Mental health conversations – Ethical responsibilities of healthcare workers towards service users

Home Lifestyle Mental health conversations – Ethical responsibilities of healthcare workers towards service users
Mental health conversations – Ethical responsibilities of healthcare workers towards service users

Healthcare workers and professionals in different spheres of serving have ethics and obligations towards service users, both in the public and private sectors. Globally, there are governing bodies which ensure that various health professionals such as psychologists, psychiatrists, medical doctors and nurses uphold their ethical obligations towards service users. In the Namibian context, we have the Health Professions Council of Namibia (HPCNA) that carries out this duty.  

The primary objective of the HPCNA is to safeguard the public, who are predominantly service users. Specific governing standards, values and ethical principles are put in place to align health professional practices and behaviours to those of the entity because of the power relationship that exists between the health professionals and the service users. Generally, health professionals are deemed knowledgeable on the subject matter of health-related issues because of their professional training and experience, and as a result, service users trust and rely on the guidance and treatment provided by health professionals. 

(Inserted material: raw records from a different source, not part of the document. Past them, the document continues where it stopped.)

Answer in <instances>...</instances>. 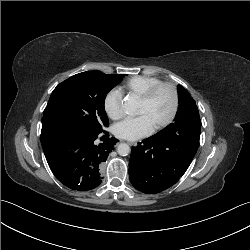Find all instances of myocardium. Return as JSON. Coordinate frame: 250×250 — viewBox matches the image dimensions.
<instances>
[{"mask_svg":"<svg viewBox=\"0 0 250 250\" xmlns=\"http://www.w3.org/2000/svg\"><path fill=\"white\" fill-rule=\"evenodd\" d=\"M166 88L170 91L171 96H172V108L171 112L168 115V117L163 120L162 122L158 123L157 125L154 126V131H160L166 127H168L175 119L178 109H179V93L176 88V86L172 83L169 82H160L152 87H150L145 93H143L140 97L139 100L148 103L152 100V98L156 95V93L163 89Z\"/></svg>","mask_w":250,"mask_h":250,"instance_id":"1","label":"myocardium"}]
</instances>
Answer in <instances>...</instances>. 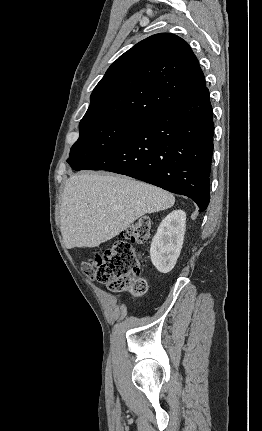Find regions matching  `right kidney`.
<instances>
[{"label":"right kidney","instance_id":"ca27d5eb","mask_svg":"<svg viewBox=\"0 0 262 431\" xmlns=\"http://www.w3.org/2000/svg\"><path fill=\"white\" fill-rule=\"evenodd\" d=\"M185 222L184 211L171 212L162 220L152 239L151 261L161 273L170 272L177 262L183 245Z\"/></svg>","mask_w":262,"mask_h":431}]
</instances>
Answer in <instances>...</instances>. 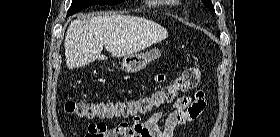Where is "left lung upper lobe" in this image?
I'll return each mask as SVG.
<instances>
[{
	"label": "left lung upper lobe",
	"mask_w": 280,
	"mask_h": 137,
	"mask_svg": "<svg viewBox=\"0 0 280 137\" xmlns=\"http://www.w3.org/2000/svg\"><path fill=\"white\" fill-rule=\"evenodd\" d=\"M204 5L214 11V6L211 3V0H203ZM217 35L220 37V33L218 32Z\"/></svg>",
	"instance_id": "obj_1"
}]
</instances>
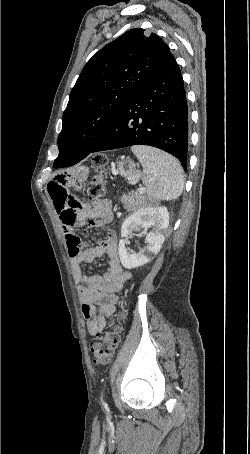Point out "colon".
Instances as JSON below:
<instances>
[{"instance_id":"obj_1","label":"colon","mask_w":250,"mask_h":454,"mask_svg":"<svg viewBox=\"0 0 250 454\" xmlns=\"http://www.w3.org/2000/svg\"><path fill=\"white\" fill-rule=\"evenodd\" d=\"M93 162L99 168L107 163V157L103 154H98L93 158ZM107 185L102 176H94L87 187V195L91 200H98L106 193ZM126 302V296H122L120 304ZM126 314L124 310H120L116 315L114 322L109 330L97 333L96 337L91 343V352L93 355L94 363L97 365H104L111 361L113 354L119 345L121 339V322L125 319Z\"/></svg>"}]
</instances>
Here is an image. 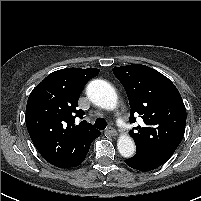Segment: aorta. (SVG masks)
<instances>
[{"instance_id": "762f6f07", "label": "aorta", "mask_w": 201, "mask_h": 201, "mask_svg": "<svg viewBox=\"0 0 201 201\" xmlns=\"http://www.w3.org/2000/svg\"><path fill=\"white\" fill-rule=\"evenodd\" d=\"M86 93L90 101L101 108L113 110L117 106L118 97L115 89L104 80L91 81L87 86ZM117 148L125 158L132 157L136 150L133 139L127 134H122L119 137Z\"/></svg>"}]
</instances>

Hence, it’s crucial that healthcare workers and professionals need to take caution in how they engage and treat service users. Health professionals are responsible for providing diagnoses, recommending or providing treatment, whether that is medicinal or psychotherapy, providing physical care in the wards, such as administering medication, checking blood pressure as well as making sure that those who require palliative care are provided with the integrated care needed for their well-being. If a respective department doesn’t have a multidisciplinary team needed to provide a holistic service to the service users, it is the healthcare workers’ responsibility to refer the service users accordingly, and to educate them on the steps how to achieve optimal health.  

In addition, healthcare workers and professionals upon registration with the governing bodies, whether it’s for internships or professional purposes, declare under oath to treat service users humanely, with dignity, respect and empathy. The cornerstone of any health professional is to serve, or at least be mindful of professional roles when serving specifically, in the public sector, where the majority of service users are from vulnerable groups due to their low socio-economic and educational backgrounds. Global studies indicate that some healthcare workers and professionals’ negative attitudes and treatment of service users deters the public from engaging in help-seeking behaviours. 

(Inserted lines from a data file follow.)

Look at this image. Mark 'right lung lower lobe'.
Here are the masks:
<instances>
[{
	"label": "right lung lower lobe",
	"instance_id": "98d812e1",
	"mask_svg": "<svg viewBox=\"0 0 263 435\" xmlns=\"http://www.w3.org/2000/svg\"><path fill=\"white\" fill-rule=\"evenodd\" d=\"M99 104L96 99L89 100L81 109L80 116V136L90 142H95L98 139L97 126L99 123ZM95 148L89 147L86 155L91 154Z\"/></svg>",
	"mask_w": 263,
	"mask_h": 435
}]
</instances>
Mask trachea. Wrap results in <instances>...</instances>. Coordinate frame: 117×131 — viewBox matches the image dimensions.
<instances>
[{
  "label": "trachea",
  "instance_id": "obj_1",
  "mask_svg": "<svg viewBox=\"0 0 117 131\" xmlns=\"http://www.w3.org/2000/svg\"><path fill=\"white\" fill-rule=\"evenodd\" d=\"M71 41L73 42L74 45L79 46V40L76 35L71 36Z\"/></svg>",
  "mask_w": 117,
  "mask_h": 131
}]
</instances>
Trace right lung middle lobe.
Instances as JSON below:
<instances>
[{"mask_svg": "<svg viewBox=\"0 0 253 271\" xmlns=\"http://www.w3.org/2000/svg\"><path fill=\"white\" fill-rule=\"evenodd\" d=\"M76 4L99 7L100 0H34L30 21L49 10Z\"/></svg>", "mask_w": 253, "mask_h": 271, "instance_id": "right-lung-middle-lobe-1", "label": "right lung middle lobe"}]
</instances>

It could be argued that the frequent local media coverage of healthcare workers’ negligence towards service users, which sometimes carries grave consequences for service users and their families, may coincide with the findings of global research. 

Service users seek help because they have identified a need for either psychological, physiological or psychiatric intervention. Therefore, it’s the healthcare workers and professionals’ duty to do their best to alleviate the main complaint, not to exacerbate the problem or be a perpetuating factor to the service users’ conditions. 

To improve the wellbeing of the service users, the following four main principles of ethics are crucial for healthcare workers in all settings. 

• Autonomy – respecting service users’ freedom to choose what is right for them without influencing them with your values, beliefs as healthcare workers, including discussing informed consent, transparency and confidentiality. 

However, there may be situations in which the beneficence principle may override autonomy – for e.g. when a service user is admitted involuntarily into a facility due to their mental health condition under a certain Act for their own benefit, their decision-making power is then overridden.

• Beneficence – intent to do good; acting in the best interest of the service user. However, it’s crucial to treat each case individually, as what may seem as a good option for one service user may not apply to the other due to their cultural context or values.  

• Non-maleficence – do no harm. Healthcare workers should avoid causing any harm to service users at all times. Good outcomes should always rule out the bad ones. 

• Justice – be fair and make opportunities for treatment available for everyone, irrespective of their culture, status or creed.